SINGAPORE/BEIJING (Reuters) - The London Metal Exchange (LME) said on Monday an employee of one its ring-dealing members had contracted the coronavirus, prompting a number of precautionary measures, including a deep clean of the last open-outcry trading venue in Europe.
“The LME was informed on Sunday that a member of staff of an LME ring-dealing member has been diagnosed with COVID-19,” a spokeswoman for the exchange said in an email to Reuters.
The 143-year-old exchange, the world’s oldest and largest market for industrial metals, gives nine brokerages exclusive rights to trade LME contracts by open outcry in the ring, a circular trading floor in the heart of Britain’s financial district.
Traders said the LME had not told its members which ring dealing firm was affected, only that someone had the virus.

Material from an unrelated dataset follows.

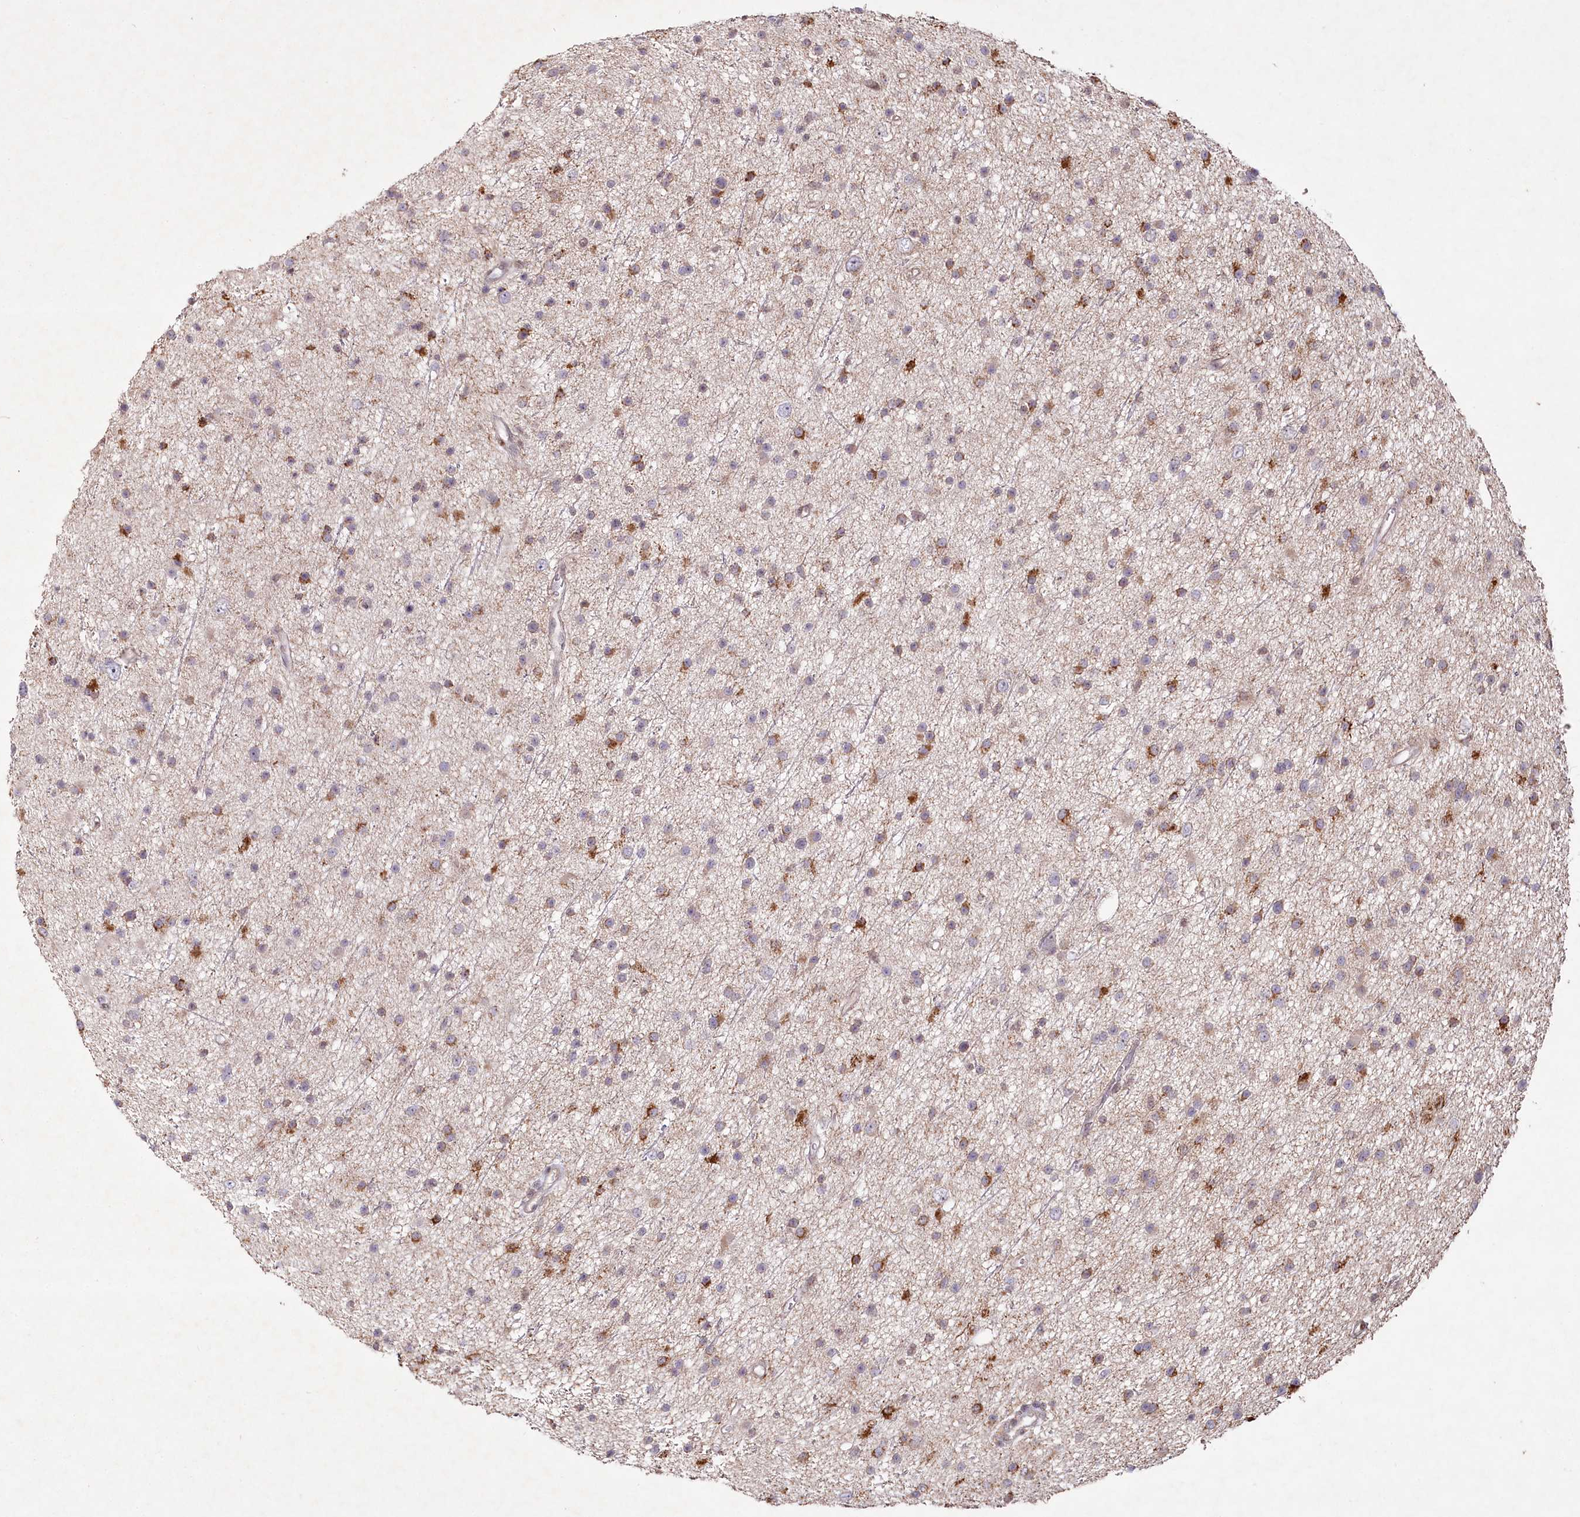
{"staining": {"intensity": "moderate", "quantity": "<25%", "location": "cytoplasmic/membranous"}, "tissue": "glioma", "cell_type": "Tumor cells", "image_type": "cancer", "snomed": [{"axis": "morphology", "description": "Glioma, malignant, Low grade"}, {"axis": "topography", "description": "Cerebral cortex"}], "caption": "This is an image of immunohistochemistry (IHC) staining of glioma, which shows moderate expression in the cytoplasmic/membranous of tumor cells.", "gene": "PSTK", "patient": {"sex": "female", "age": 39}}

The number of coronavirus cases in Britain rose by 20% to 1,372 on Sunday, while the number of deaths increased to 35 from 21 a day earlier, according to the country’s health authorities. [nL9N27J00M]
“The LME understands from its ring-dealing members that they wish to continue open-outcry trading from London, and will facilitate this as long as desired and practicable,” the spokeswoman for the exchange, which is owned by Hong Kong Exchanges and Clearing Ltd, said in the email.
The LME had carried out an open-outcry trading test at a disaster recovery site in Chelmsford, northeast of London, only last Friday, a twice-a-year event that it said was not part of its coronavirus contingency planning. [nL8N2B44BO]
However, contingency plans do include moving ring trading to Chelmsford and moving to electronic pricing, the LME said.